I was always raised to not look at it as something desirable, so that kind of messed with my head a little bit. Yeah, you can do the things that you love to do – and, yes, they are in front of a lot of people – but it’s no better or more important than any of my siblings’ jobs. That helped me keep my head on straight.
Because “G.B.F.” mocks gay stereotypes, tell me this: What gay stereotypes are you guilty of?
Well, recently, I’ve really liked Kylie Minogue, aaaand … I secretly want to make bracelets that say, “What would Gwen do?” – as in Gwen Stefani. Because, you know, we’re on a first-name basis. (Laughs) In my mind we have this island where we have our own community of people that all dress in black and white stripes.
Oh, you’ve really thought about this.
Trust that this is all well thought out. (Laughs) But yeah, there are plenty of (gay stereotypes I’m guilty of) – I think that’s sort of the point. I don’t know if we can talk about this in this interview, but I actually do get more pressure – not more, but some – from the gay community about either not being gay enough or being too gay. It’s this constant line. It’s really not even something I think about anymore because it’s basically impossible to please everyone – and it’s irrelevant! It doesn’t matter.
Who in the gay community is putting this pressure on you?
Oh, plenty of people. Fans. I mean, lots of people – gay and straight.
How about the industry?
Yeah, I had an interview, and I don’t want to put them on blast, but they questioned me on whether I feel pigeonholed by playing gay characters. They even insinuated that all the characters are the same. I blatantly said, “Just because they’re gay doesn’t make them the same person.” I don’t think you would ever ask a straight actor, “Do you think you’re pigeonholed because you’re playing all these straight guys all the time?” I don’t even think it’s a question. They would never be asked that.
Because of this pressure, are you self-conscious about how gay you act?
In my real life? No. I just try to address each character as honest as they need to be. I don’t look at it like, make it gayer or make it less gay; it lies in their interest and in the way they think about the world and the way they think about themselves.
From your own experience, why is this a good time to be a gay actor?
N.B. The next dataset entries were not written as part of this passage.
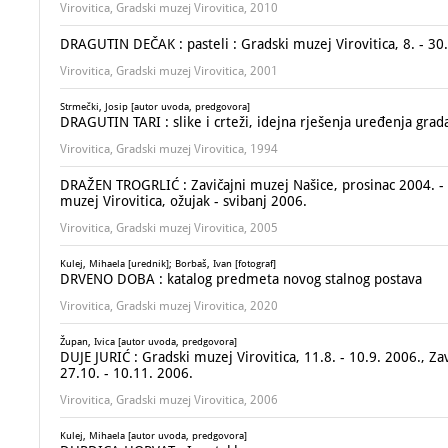
Virovitica, Gradski muzej Virovitica, 2010
DRAGUTIN DEČAK : pasteli : Gradski muzej Virovitica, 8. - 30.
Virovitica, Gradski muzej Virovitica, 2001
Strmečki, Josip [autor uvoda, predgovora]
DRAGUTIN TARI : slike i crteži, idejna rješenja uređenja grada
Virovitica, Gradski muzej Virovitica, 1994
DRAŽEN TROGRLIĆ : Zavičajni muzej Našice, prosinac 2004. - ve
muzej Virovitica, ožujak - svibanj 2006.
Virovitica, Gradski muzej Virovitica, 2005
Kulej, Mihaela [urednik]; Borbaš, Ivan [fotograf]
DRVENO DOBA : katalog predmeta novog stalnog postava
Virovitica, Gradski muzej Virovitica, 2020
Župan, Ivica [autor uvoda, predgovora]
DUJE JURIĆ : Gradski muzej Virovitica, 11.8. - 10.9. 2006., Za
27.10. - 10.11. 2006.
Virovitica, Gradski muzej Virovitica, 2006
Kulej, Mihaela [autor uvoda, predgovora]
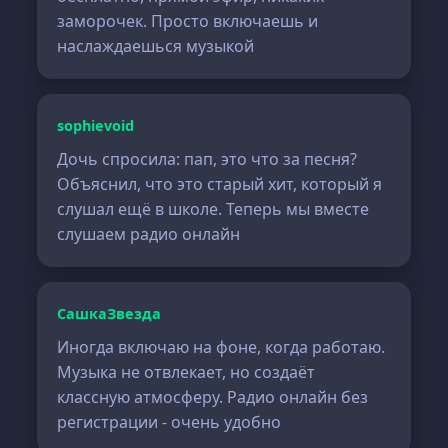
заморочек. Просто включаешь и
наслаждаешься музыкой
sophievoid
Дочь спросила: пап, это что за песня?
Объяснил, что это старый хит, который я
слушал ещё в школе. Теперь мы вместе
слушаем радио онлайн
СашкаЗвезда
Иногда включаю на фоне, когда работаю.
Музыка не отвлекает, но создаёт
классную атмосферу. Радио онлайн без
регистрации - очень удобно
There are more gay roles right now, and that’s something to look at as groundbreaking. We keep saying there’s so many cliched storylines and it’s time for something else. There was a time when they weren’t even around, at least they weren’t acknowledged as gay, but I think that it’s an opportunity to tell more stories.
Has there been any talk of a “G.B.F.” sequel?
Yes, I’ve heard rumors about it, but I don’t know if it’s happening.
Would you be up for it?
Yeah, why not?
You sing, you act – had you ever considered “Glee”?
Yeah, it was something I auditioned for several times and to no avail. I probably just wasn’t the right fit, but now I’m on music television! I feel pretty at home.
And you feel vindicated?
What can you tell me about the upcoming season of “Faking It”? Do you know anything yet?
Mwahahaha. I do! But I can’t tell you anything! All I’m gonna say is it’s hot and steamy.
At the very least, please tell me the matador costume makes its return.
(Laughs) I know! I was thanking them for that. I was like, “Thank you for reading my mind. I’ve always wanted to dress like a matador!”
Did you at least get to keep that costume?
No, no. But they definitely bedazzled it exclusively for Shane. I mean, what boy doesn’t want that?